WASHINGTON – Kidnappings and horrific violence against people waiting in Mexico to seek asylum under the Biden administration’s asylum ban are escalating, Human Rights First documented in its new report, Inhumane and Counterproductive: Asylum Ban Inflicts Mounting Harms. The report urges the Biden administration to end its temporary policy, which has been ruled unlawful.

“Forcing people fleeing persecution and violence to remain in Mexico in inhumane conditions for months, struggling to secure a CBP One appointment while they are targets of kidnappings and abuses is unlawful and immoral. No one is spared this horrific harm – pregnant women and families with infants have been preyed upon with reports of torture and sexual violence inflicted against those kidnapped. The asylum ban subverts refugee protection, inflicts trauma, and results in irreparable harm. It punishes refugees who seek protection at our border and returns them to persecution and danger regardless of their eligibility for asylum,” said Christina Asencio, Director of Research and Analysis of Refugee Protection with Human Rights First. “The United States has a legal obligation to uphold refugee law and human rights and an opportunity to set a moral standard for the international community. The asylum ban tramples on refugees’ rights and, like past policies blocking asylum access, is inhumane and counterproductive.”

The report urges the Biden administration to reject policies that punish, ban, and block people seeking asylum, contrary to core tenets of international refugee protection, and strengthen the effective, humane, and legal policies it has already initiated or announced. Human Rights First’s updated recommendations to the administration can be found here.

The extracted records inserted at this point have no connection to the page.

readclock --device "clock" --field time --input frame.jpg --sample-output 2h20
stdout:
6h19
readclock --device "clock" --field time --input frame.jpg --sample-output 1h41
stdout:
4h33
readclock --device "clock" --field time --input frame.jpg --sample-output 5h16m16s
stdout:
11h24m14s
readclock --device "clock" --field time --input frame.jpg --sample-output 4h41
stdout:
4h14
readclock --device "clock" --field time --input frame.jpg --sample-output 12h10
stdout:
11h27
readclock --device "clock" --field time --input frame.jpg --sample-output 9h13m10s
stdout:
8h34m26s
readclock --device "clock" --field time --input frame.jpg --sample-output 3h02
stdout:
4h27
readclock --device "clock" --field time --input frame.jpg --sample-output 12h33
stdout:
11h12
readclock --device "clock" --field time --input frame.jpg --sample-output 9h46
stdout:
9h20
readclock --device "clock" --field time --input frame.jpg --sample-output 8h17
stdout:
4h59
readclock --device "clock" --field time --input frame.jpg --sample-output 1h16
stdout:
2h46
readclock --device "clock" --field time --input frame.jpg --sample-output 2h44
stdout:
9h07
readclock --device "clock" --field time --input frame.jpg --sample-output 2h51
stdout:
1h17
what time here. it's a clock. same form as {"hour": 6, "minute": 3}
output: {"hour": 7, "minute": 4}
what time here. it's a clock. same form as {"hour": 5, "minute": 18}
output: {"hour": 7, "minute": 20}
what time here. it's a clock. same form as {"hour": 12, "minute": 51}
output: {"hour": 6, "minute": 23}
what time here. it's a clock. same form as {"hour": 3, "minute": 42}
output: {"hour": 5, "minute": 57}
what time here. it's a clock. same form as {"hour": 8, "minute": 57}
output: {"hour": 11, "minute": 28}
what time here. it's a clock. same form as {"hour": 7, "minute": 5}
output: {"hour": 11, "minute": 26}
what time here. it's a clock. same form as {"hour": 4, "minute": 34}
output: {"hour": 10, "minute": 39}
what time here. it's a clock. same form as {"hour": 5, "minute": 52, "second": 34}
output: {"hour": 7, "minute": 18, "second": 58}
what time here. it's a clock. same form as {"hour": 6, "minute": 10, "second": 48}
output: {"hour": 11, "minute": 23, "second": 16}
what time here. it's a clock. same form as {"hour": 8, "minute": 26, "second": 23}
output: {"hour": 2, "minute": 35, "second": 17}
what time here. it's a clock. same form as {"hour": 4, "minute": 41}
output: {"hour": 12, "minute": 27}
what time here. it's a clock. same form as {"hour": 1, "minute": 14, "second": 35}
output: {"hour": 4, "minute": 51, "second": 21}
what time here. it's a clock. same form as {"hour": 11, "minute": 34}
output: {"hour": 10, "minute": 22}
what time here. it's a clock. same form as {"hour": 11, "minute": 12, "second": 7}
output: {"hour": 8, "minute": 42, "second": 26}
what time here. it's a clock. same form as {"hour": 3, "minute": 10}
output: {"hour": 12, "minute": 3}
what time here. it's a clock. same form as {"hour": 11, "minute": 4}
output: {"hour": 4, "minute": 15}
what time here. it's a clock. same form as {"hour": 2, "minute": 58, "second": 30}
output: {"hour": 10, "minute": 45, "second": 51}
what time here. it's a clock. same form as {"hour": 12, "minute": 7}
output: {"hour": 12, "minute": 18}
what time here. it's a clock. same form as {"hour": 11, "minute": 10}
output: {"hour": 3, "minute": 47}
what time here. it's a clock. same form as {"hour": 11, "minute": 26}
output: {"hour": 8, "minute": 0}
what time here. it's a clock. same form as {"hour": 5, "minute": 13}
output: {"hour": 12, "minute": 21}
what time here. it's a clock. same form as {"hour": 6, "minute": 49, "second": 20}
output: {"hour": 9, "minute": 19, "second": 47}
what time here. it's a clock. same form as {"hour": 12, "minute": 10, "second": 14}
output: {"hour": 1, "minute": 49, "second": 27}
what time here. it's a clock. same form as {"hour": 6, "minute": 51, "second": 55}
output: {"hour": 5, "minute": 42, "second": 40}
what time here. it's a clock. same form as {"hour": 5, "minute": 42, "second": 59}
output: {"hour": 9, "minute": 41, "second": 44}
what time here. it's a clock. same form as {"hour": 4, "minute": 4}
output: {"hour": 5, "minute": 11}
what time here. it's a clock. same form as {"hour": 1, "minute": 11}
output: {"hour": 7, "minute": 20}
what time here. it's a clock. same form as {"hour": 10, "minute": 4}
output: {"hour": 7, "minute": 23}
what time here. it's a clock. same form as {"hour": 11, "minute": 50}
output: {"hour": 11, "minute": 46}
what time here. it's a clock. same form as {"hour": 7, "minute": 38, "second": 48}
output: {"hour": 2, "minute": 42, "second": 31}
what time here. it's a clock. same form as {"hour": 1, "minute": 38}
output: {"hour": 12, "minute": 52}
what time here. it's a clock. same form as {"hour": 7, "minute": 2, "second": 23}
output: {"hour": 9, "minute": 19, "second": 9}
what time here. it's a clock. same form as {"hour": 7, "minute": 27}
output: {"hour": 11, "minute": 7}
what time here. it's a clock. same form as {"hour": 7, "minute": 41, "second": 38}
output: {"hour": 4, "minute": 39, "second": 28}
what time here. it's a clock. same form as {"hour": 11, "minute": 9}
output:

The report’s findings include:

  • Targeted kidnappings and violence against asylum seekers and migrants in Mexico as they wait for and with CBP One appointments have sharply escalated in recent months, with estimates of a 45% to 50% increase in some areas. ​​Black, Indigenous, LGBTQ+, HIV+, women, children, and people with urgent medical conditions face particular barriers and dangers.
  • Several factors drive irregular border crossings, including increased dangers, inhumane conditions, blocked and restricted access and processing at U.S. ports of entry, and misinformation. The asylum ban is counterproductive to effective migration policy and refugee protection, diverts the time of asylum adjudicators, and undermines the capacity to adjudicate asylum cases efficiently.
  • The asylum ban results in the return of refugees to persecution and torture, amounting to refoulement. People subject to the asylum ban’s higher screening standard in expedited removal credible fear interviews are three times more likely to fail and be ordered deported to their country of feared persecution or to Mexico, where they face grave dangers and risk return (chain refoulement) without a chance to apply for U.S. asylum.
  • Families with children seeking protection at the border are subjected to the asylum ban in expedited removal and placed on home curfew in the new “FERM” program, resulting in trauma and the rapid deportation of vulnerable families without meaningful access to legal representation.
  • The Department of Homeland Security is separating families who seek protection at the border, including spouses who are legally married, children separated from parents, and pregnant women separated from partners and spouses, resulting in the detention, indefinite separation, and return or deportation of the family member.

The Court of Appeals for the Ninth Circuit and the District Court in the District of Columbia are expected to issue rulings on the asylum ban.